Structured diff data
------------

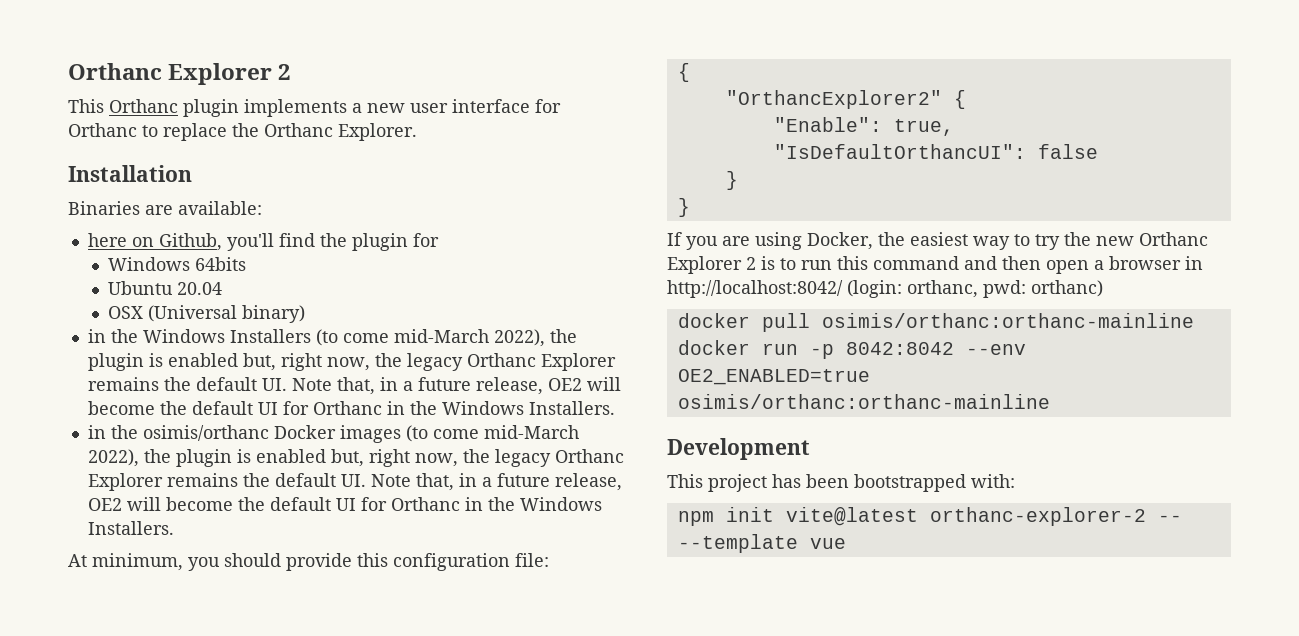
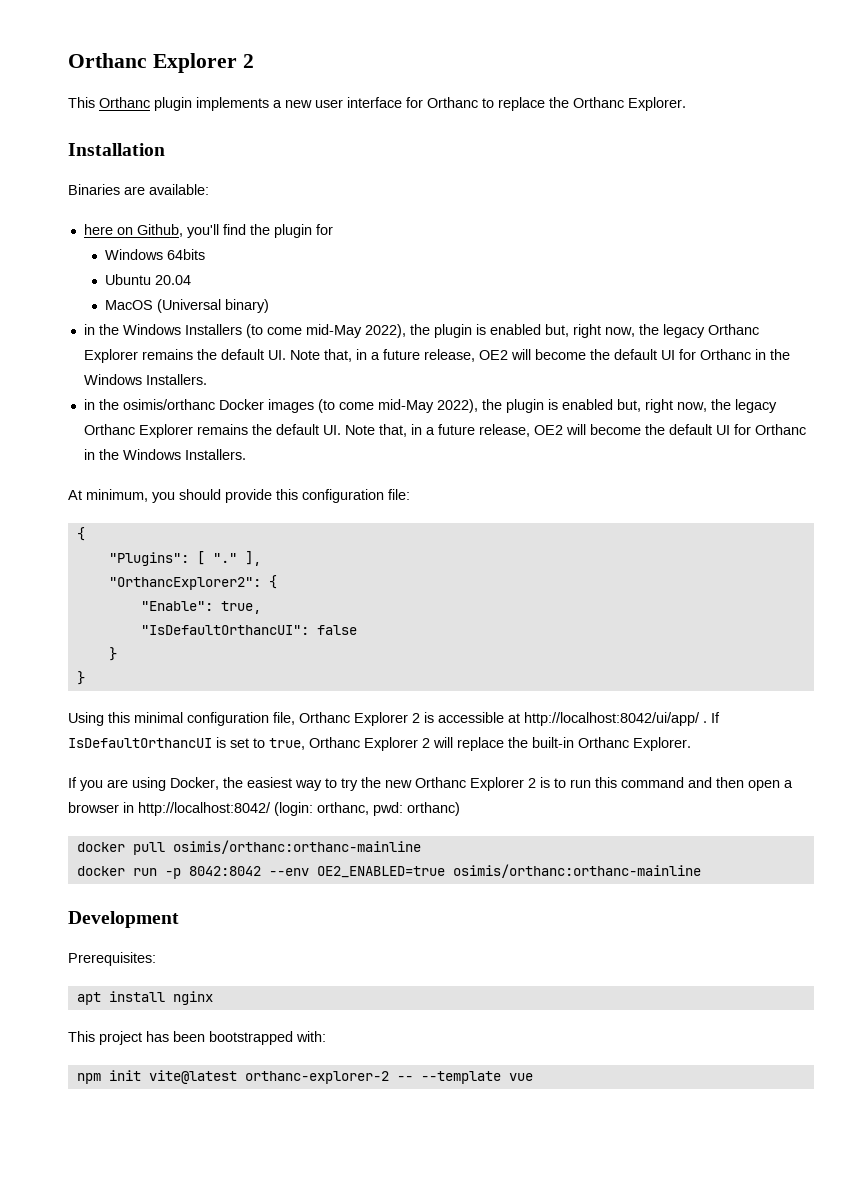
[108,306,144,319] OSX -> [104,300,153,310] MacOS
[393,329,489,343] mid-March -> [305,324,362,338] mid-May
[483,425,579,439] mid-March -> [377,399,434,413] mid-May
[725,90,942,109] "OrthancExplorer2" -> [108,551,261,566] [108,577,261,590] "Plugins": [ "." ], // "OrthancExplorer2":
(690, 207) none -> [68,712,720,726] [68,737,691,751] // Using this minimal configuration file, Orthanc Explorer 2 is accessible at http://localhost:8042/ui/app/ . If IsDefaultOrthancUI is set to true, Orthanc Explorer 2 will replace the built-in Orthanc Explorer.
(810, 449) none -> [68,952,156,966] [76,991,213,1005] // Prerequisites: // apt install nginx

------------

What is expected: Repeat each entry above exactly. Omit the pictures.

Solution to the problem:
[108,306,144,319] OSX -> [104,300,153,310] MacOS
[393,329,489,343] mid-March -> [305,324,362,338] mid-May
[483,425,579,439] mid-March -> [377,399,434,413] mid-May
[725,90,942,109] "OrthancExplorer2" -> [108,551,261,566] [108,577,261,590] "Plugins": [ "." ], // "OrthancExplorer2":
(690, 207) none -> [68,712,720,726] [68,737,691,751] // Using this minimal configuration file, Orthanc Explorer 2 is accessible at http://localhost:8042/ui/app/ . If IsDefaultOrthancUI is set to true, Orthanc Explorer 2 will replace the built-in Orthanc Explorer.
(810, 449) none -> [68,952,156,966] [76,991,213,1005] // Prerequisites: // apt install nginx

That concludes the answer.